Hepato-Biliary Interventions
Hepato-Biliary Interventions

Hepatobiliary tumors are abnormal growths occurring on or in the liver, bile ducts, and biliary tract, the tubes that carry bile from the liver or gallbladder to the small intestine. The interventional radiologists at ruby hall clinic work closely with gastroenterologists and surgeons to provide a variety of treatment methods for patients experiencing biliary and hepatic diseases.

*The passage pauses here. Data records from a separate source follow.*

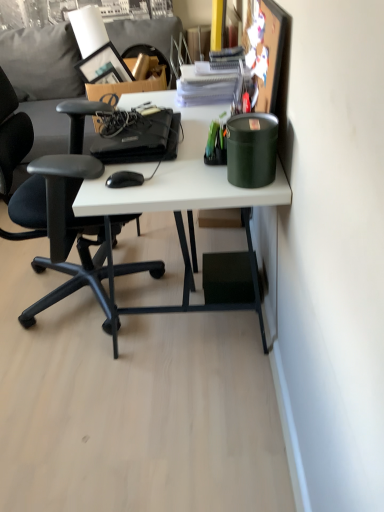
Image resolution: width=384 pixels, height=512 pixels. I want to click on unoccupied area behind black plastic mouse at center, so click(x=135, y=165).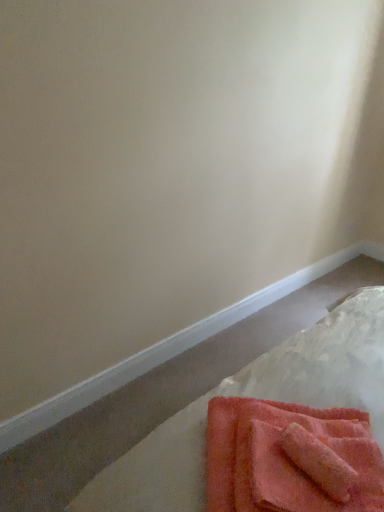
You are a GUI agent. You are given a task and a screenshot of the screen. Output one action in this format:
    pyautogui.click(x=<x>, y=<y>)
    Task: Click on the fluffy coral towel at lower right
    This screenshot has width=384, height=512.
    Given the screenshot: What is the action you would take?
    pyautogui.click(x=288, y=458)

What do you see at coordinates (288, 458) in the screenshot? I see `fluffy coral towel at lower right` at bounding box center [288, 458].

I want to click on fluffy coral towel at lower right, so click(x=288, y=458).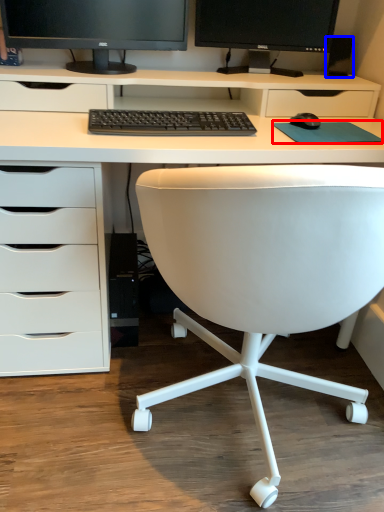
Question: Which point is closer to the camera, mousepad (highlighted by a red box) or speaker (highlighted by a blue box)?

Treatment options for Biliary Disease include:
1) Percutaneous TranshepaticCholangiograhpy (PTC)
2) Percutaneous Biliary Drains (PBDs)
3) Cholecystostomy

Treatment options for Hepatic Disease include:
1) Percutaneous Liver Biopsies
2) Transjugular Liver Biopsies
3) TIPS (Transjugular Intrahepatic Portocaval Shunt)
4) Variceal Embolizations

Biliary interventions are minimally invasive procedures performed to treat blockages or narrowing and injury of bile ducts. In addition, minimally invasive techniques can be used to treat an inflamed or infected gallbladder. Bile, a fluid that helps digest fat in foods, is produced in the liver and flows through ducts or tubular passageways leading to the gallbladder where it is stored. When needed, the gallbladder contracts and releases bile through ducts into the small intestine.
If the bile ducts become blocked, bile cannot pass into the intestine and this may result in jaundice (in which the level of bile products in the blood becomes elevated).

If jaundice becomes severe, the patient will appear to have a yellowish hue, particularly in the whites of the eye. If the duct that connects
the gallbladder to the rest of the bile ducts becomes blocked (usually due to gallstones in the gallbladder),

Indications for biliary intervention

Acute cholangitis is a morbid clinical condition that involves acute inflammation and infection of the bile duct. Acute obstructive cholangitis was initially described by Reynolds and Dargan in 1959 as a syndrome consisting of fever, jaundice, abdominal pain, and lethargy or mental confusion, also known as Reynolds’s pentad. Acute obstructive cholangitis may rapidly progress to a serious and fatal infection. Cholangitis occurs when two factors are present: biliary tract obstruction and bacterial contamination of the biliary tract. Without prior intervention, the biliary tree is aseptic, and obstructed patients usually present with jaundice or pruritus. Cholangitis almost always occurs in patients that have been previously instrumented or have had manipulation of the biliary tree from direct or enteric contamination of their biliary system.
As the incidence of malignant disease, sclerosing cholangitis, and non-surgical instrumentation of the biliary tract have been increasing so too has the incidence of cholangitis (6-8). Cholangitis is now commonly seen in the setting of malignancy. When cholangitis occurs in the setting of bile duct isolation, it is critical to identify and drain (if possible) the ducts that were previously colonized to effectively treat cholangitis.

Pruritus is a well-known symptom of biliary obstruction and can be debilitating for patients. Pruritus is usually seen in the setting of jaundice but can occur as the only manifestation of cholestasis and the degree of pruritus can be disproportionate to the serum bilirubin level. Clinically, most patients with cholestatic pruritus present with a diurnal variation of itch intensity, with the worst itch in the late evening and early night-time. Another typical feature of cholestatic pruritus is the tendency to affects the limbs, soles of the feet, and palms although generalized pruritus may occur. Itching is worst with heat, contact with certain fabrics like wool, and psychological stress. Recent studies suggest that increase in serum levels of two mediators: lysophosphatidic acid (LPA-a potent neuronal activator) and autotaxin (an enzyme forming LPA) causes pruritus. Patients with cholestatic pruritus demonstrate significantly higher levels of LPA in their blood compared to patients without pruritus. When the biliary obstruction is the cause of pruritus, drainage of even a small portion of the biliary tree results in a decrease or complete resolution of pruritis.